# THE TASK:
A faithful copy is needed of the lines below from the one with "cy_px: -483" up to and including the one with "f_number: 2.2"; set it down with no pictures and no other lines.
== Segment start ==
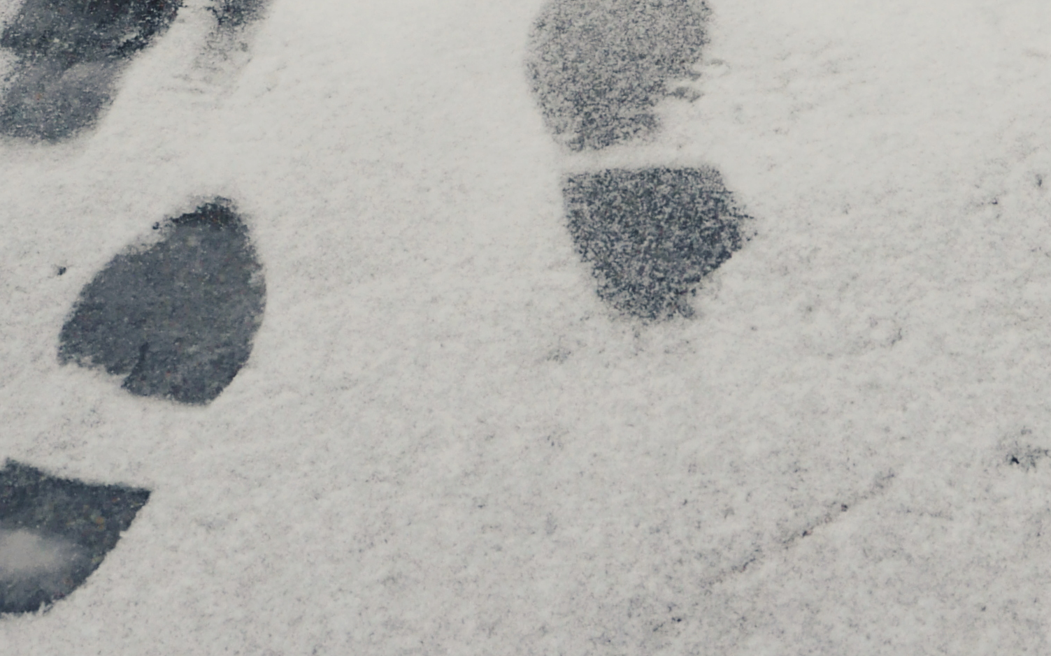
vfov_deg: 14.8
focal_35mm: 78
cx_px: 601
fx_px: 2234
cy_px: -483
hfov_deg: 26.4
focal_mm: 12
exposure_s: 1/100
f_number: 6.3
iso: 200
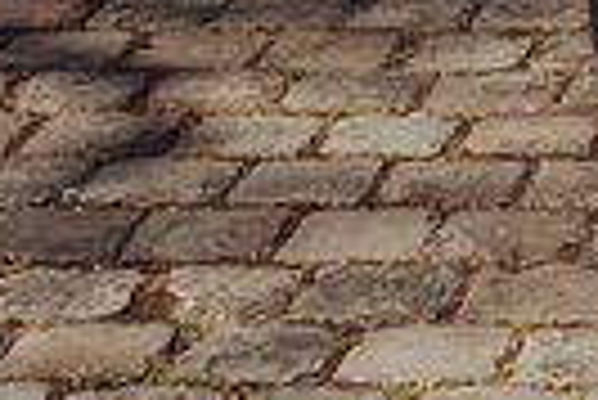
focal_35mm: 219
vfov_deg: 6.0
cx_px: 1277
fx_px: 3642
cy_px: -542
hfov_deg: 8.8
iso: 100
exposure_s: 1/100
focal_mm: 38
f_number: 7.1
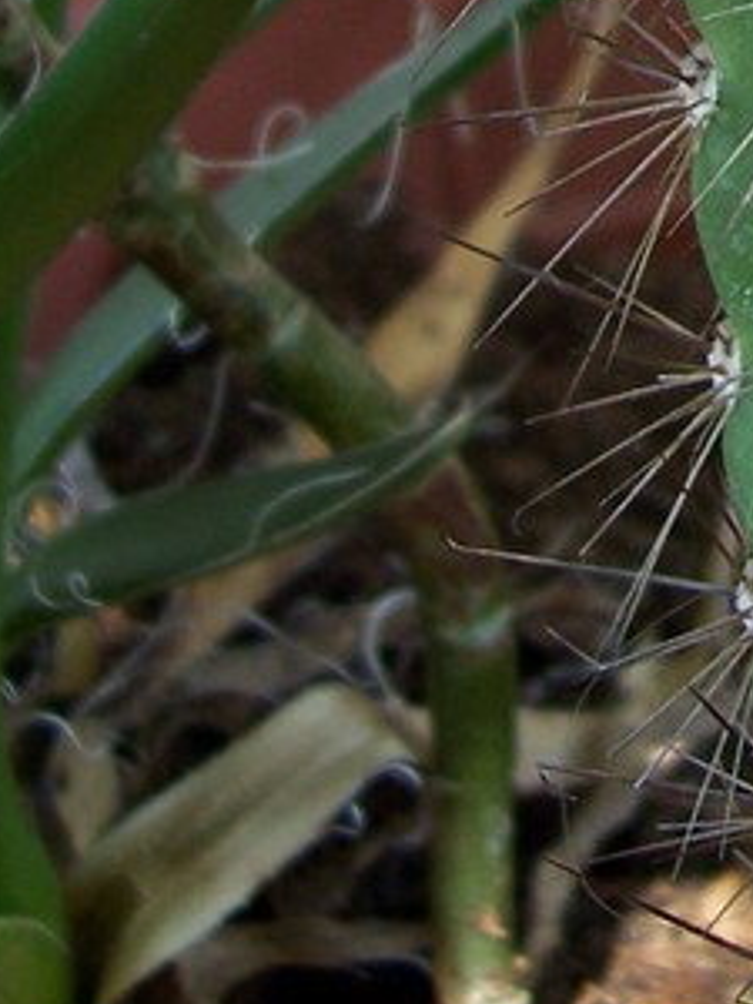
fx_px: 3364
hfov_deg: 12.1
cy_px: -291
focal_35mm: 116
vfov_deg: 16.1
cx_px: 1155
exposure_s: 1/45
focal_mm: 5.6
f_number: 2.7
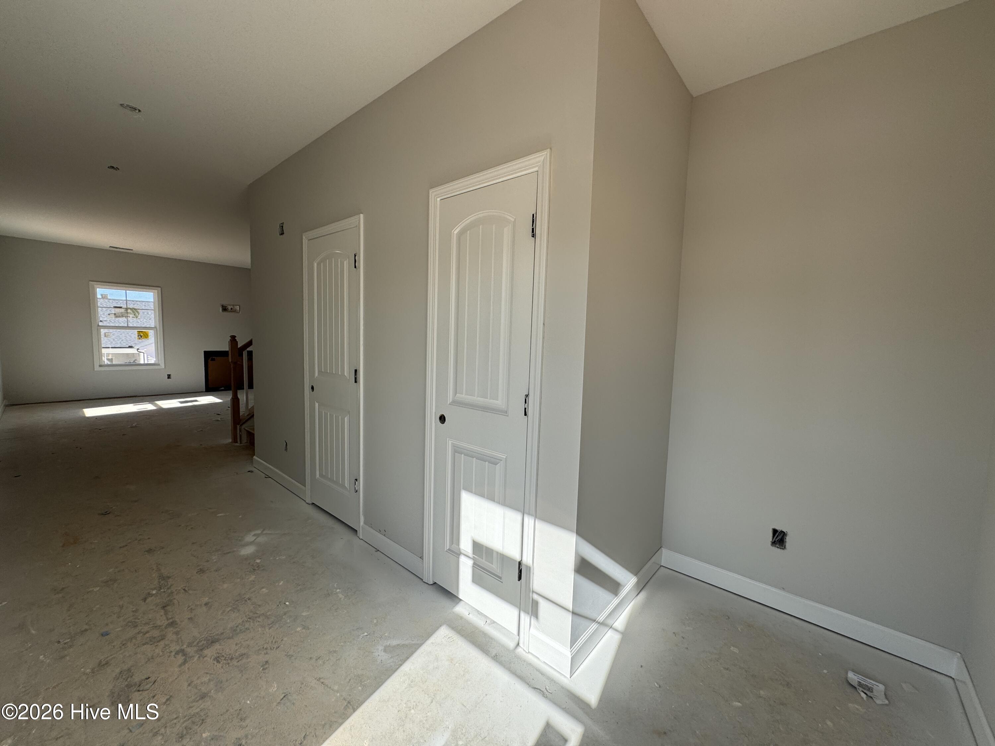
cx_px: 498
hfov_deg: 102.1
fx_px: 402
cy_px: 373
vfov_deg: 85.7
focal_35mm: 14
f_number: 2.2
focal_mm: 2.22
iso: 40
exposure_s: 1/405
== Segment end ==
# RESULT FOR THIS EXERCISE:
cy_px: -483
hfov_deg: 26.4
focal_mm: 12
exposure_s: 1/100
f_number: 6.3
iso: 200
focal_35mm: 219
vfov_deg: 6.0
cx_px: 1277
fx_px: 3642
cy_px: -542
hfov_deg: 8.8
iso: 100
exposure_s: 1/100
focal_mm: 38
f_number: 7.1
fx_px: 3364
hfov_deg: 12.1
cy_px: -291
focal_35mm: 116
vfov_deg: 16.1
cx_px: 1155
exposure_s: 1/45
focal_mm: 5.6
f_number: 2.7
cx_px: 498
hfov_deg: 102.1
fx_px: 402
cy_px: 373
vfov_deg: 85.7
focal_35mm: 14
f_number: 2.2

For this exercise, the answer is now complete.